Rebecca started bawling at the shock from the gunshot.
“Cahz!” Ryan protested as he tried to shield the child’s ears.
“Come on,” Cahz said, stepping over the broken glass.
Carefully treading through the doorway, Ryan followed close behind.
“You got that torch?” Cahz asked, his weapon pointing at the gloomy corridor ahead.
“Somewhere… Ah! Here.”
He hooked the handles of the plastic bag over his wrist and with the whir of the dynamo the dim yellow light started to dispel the insidious darkness.
Before them was a short corridor that led to a set of double doors.

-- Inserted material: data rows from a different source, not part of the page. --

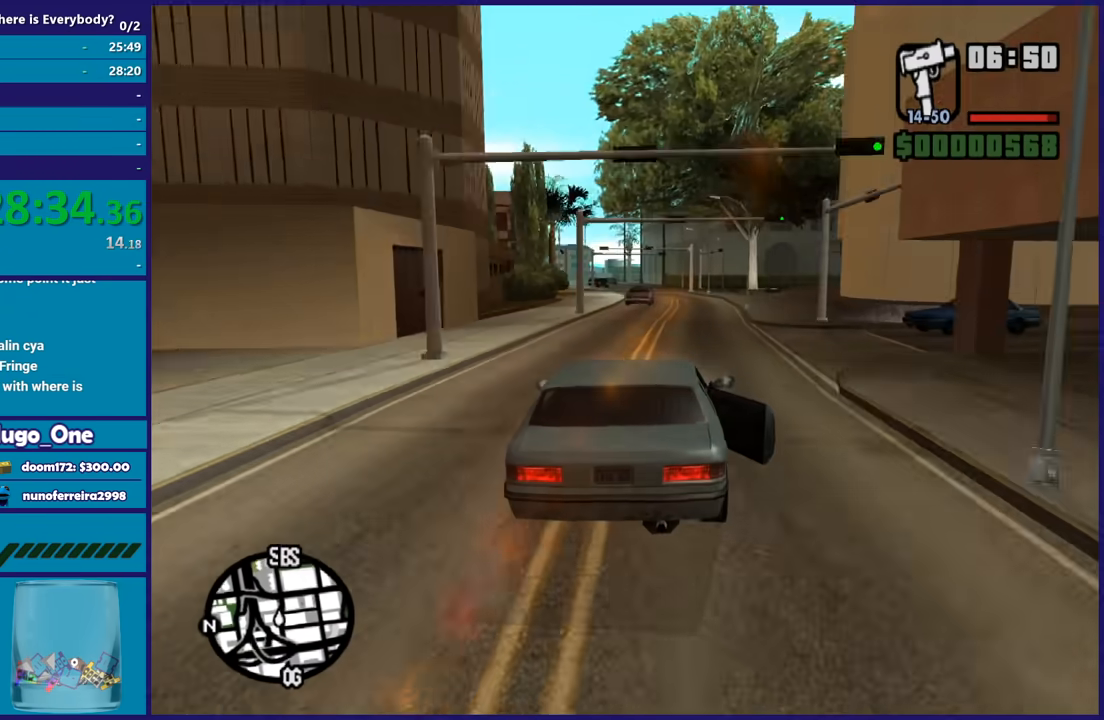
{"buttons": ["R2"], "left_stick": "center", "right_stick": "down-left", "button_events": []}
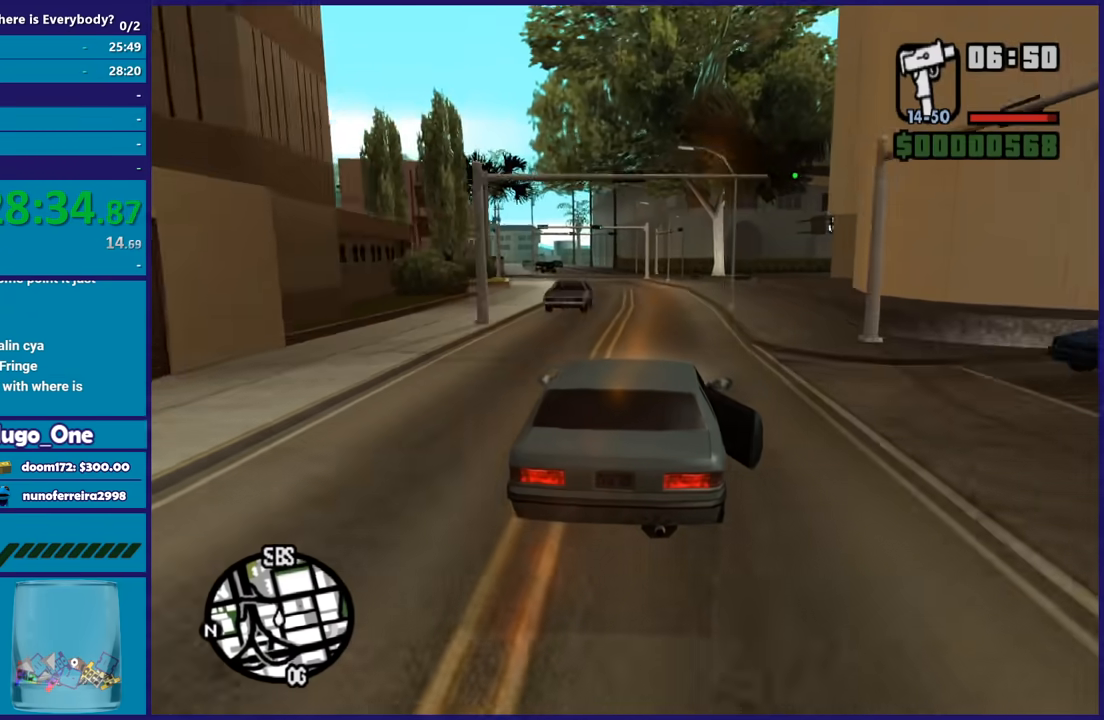
{"buttons": ["R2"], "left_stick": "center", "right_stick": "down-left", "button_events": []}
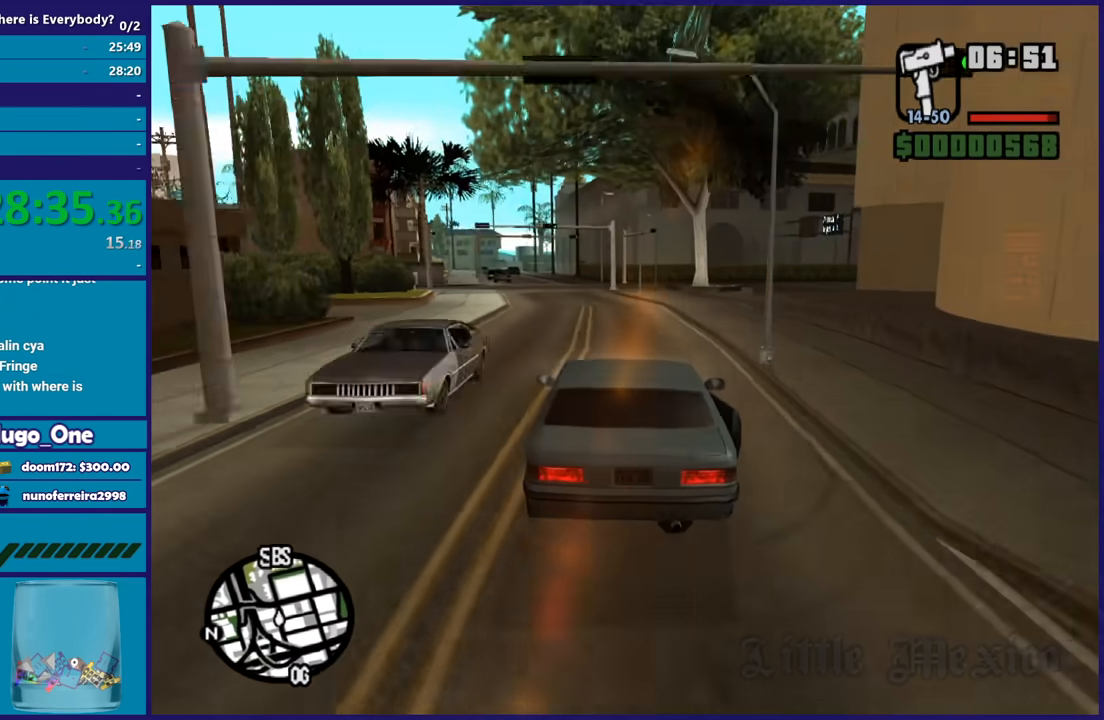
{"buttons": ["R2"], "left_stick": "center", "right_stick": "down-left", "button_events": []}
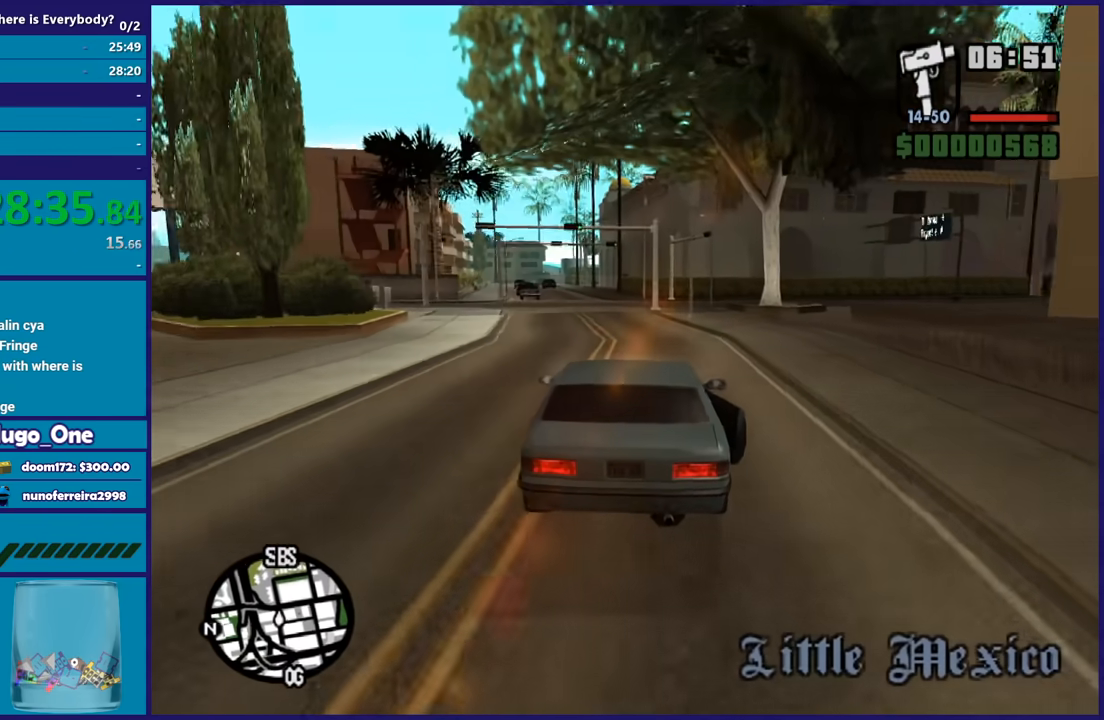
{"buttons": ["R2"], "left_stick": "center", "right_stick": "down-left", "button_events": []}
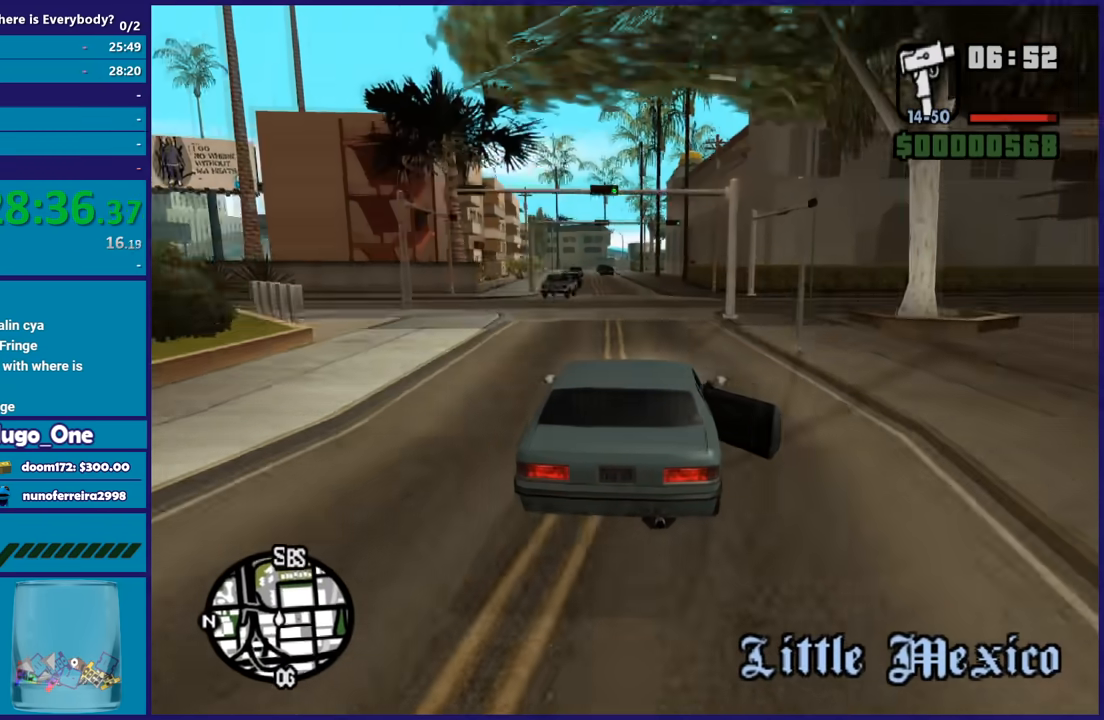
{"buttons": ["R2"], "left_stick": "center", "right_stick": "down-left", "button_events": []}
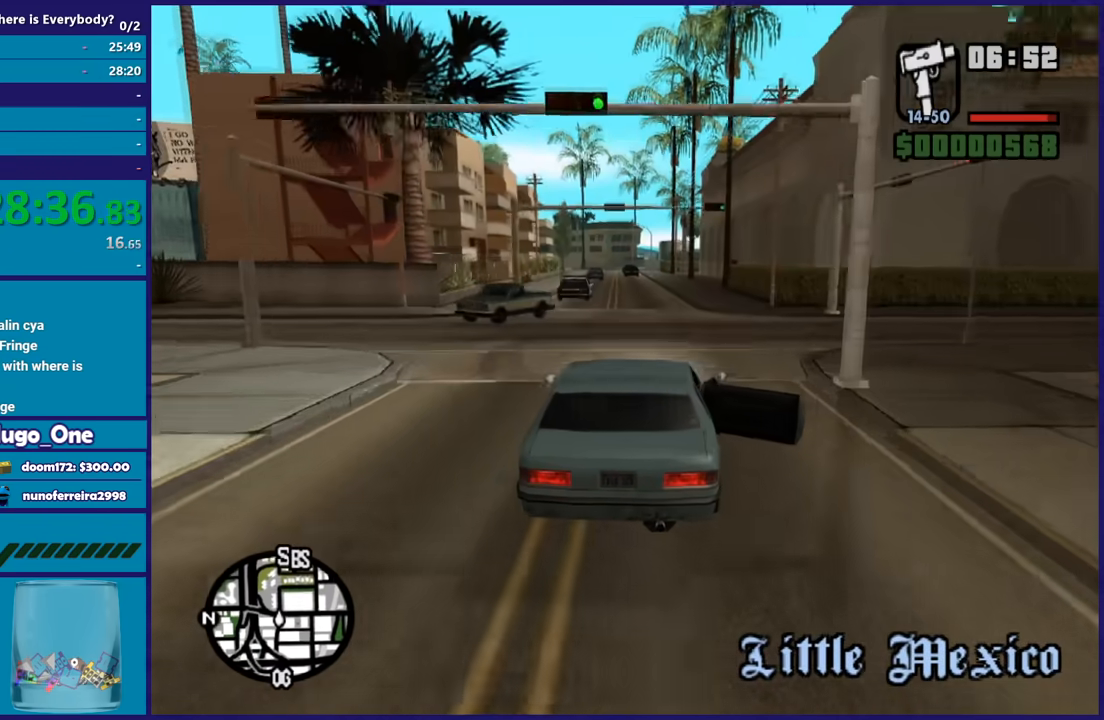
{"buttons": ["R2"], "left_stick": "up-left", "right_stick": "down-left", "button_events": []}
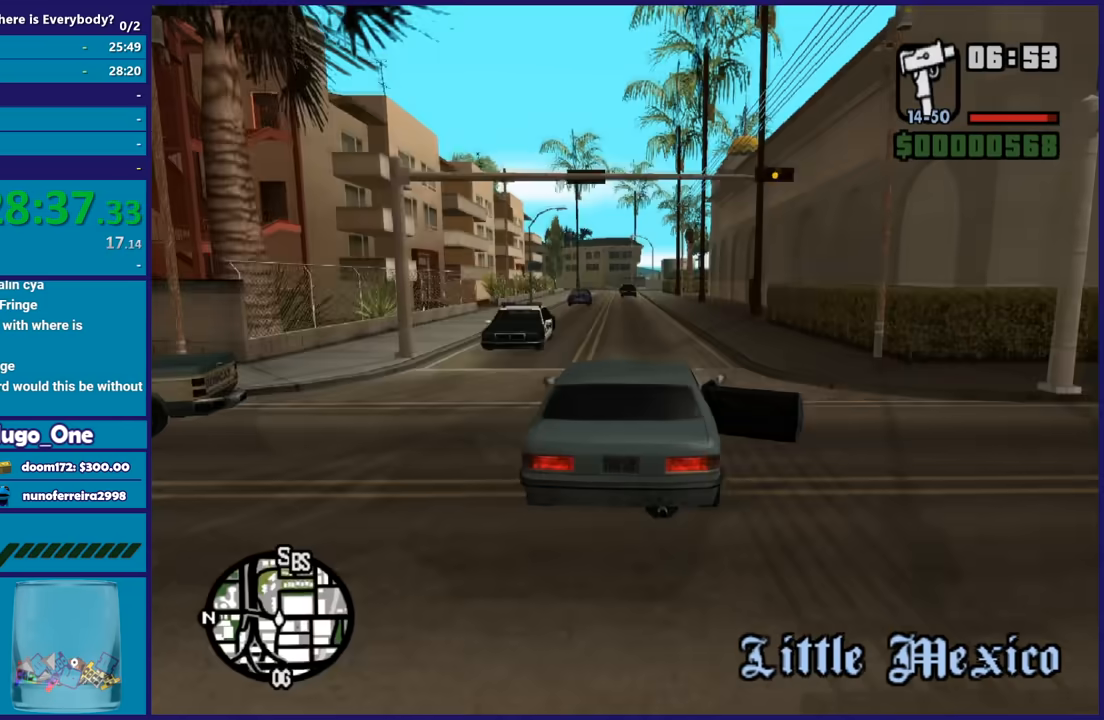
{"buttons": ["R2"], "left_stick": "center", "right_stick": "center", "button_events": []}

With his carbine hard against his shoulder Cahz, cautiously moved forward.
“Follow my aim,” he whispered to Ryan.
The inadequate wind-up torch cast a pulsating glow of dirty yellow light over the desolate school. Impeded by the awkward position of the improvised papoose and the bag of cans dangling from his arm, the light dimmed and grew with Ryan’s ungainly cranking. With clumsy jerks Ryan frantically tried to illuminate Cahz’s sweeps.
It was a conflicting situation, the two men moving stealthily and with purpose while all the time the child strapped to Ryan’s chest wailed.
They reached the end of the corridor past the small reception area and restrooms unmolested.
Cahz stretched out with his left hand and opened the swing doors, his weapon still trained. The door swung to with a loud creak. He stepped through, using his foot as a doorstop for Ryan.
The light died as Ryan negotiated the door. When the puny light came back on, the corridor was just as empty.
“What now?” Ryan whispered.
“We check…” Cahz stopped whispering and spoke at a normal volume. “We check the classrooms. And there’s no point whispering with Rebecca crying.”
“It’s not her fault, man. She’s only a little baby. Every time you fire off with that thing you scare the shit out of her.” Ryan sniffed the air. “Literally.”
“I’m sorry I upset her, but I’m not going to fuck around. I know this can’t be any fun for her.”
“At least give me a warning in future,” Ryan said in a conciliatory tone. “I could cover her ears or something.”
“Let’s just find a room we can get comfortable in,” Cahz said. “And I’ll give you a hand changing her.”
“What if there’s pus bags in here?”
“If there were I’m sure they’d have come to greet us, or at the very least started whooping for joy. Now let’s get dried off as best we can and see about signaling the chopper.”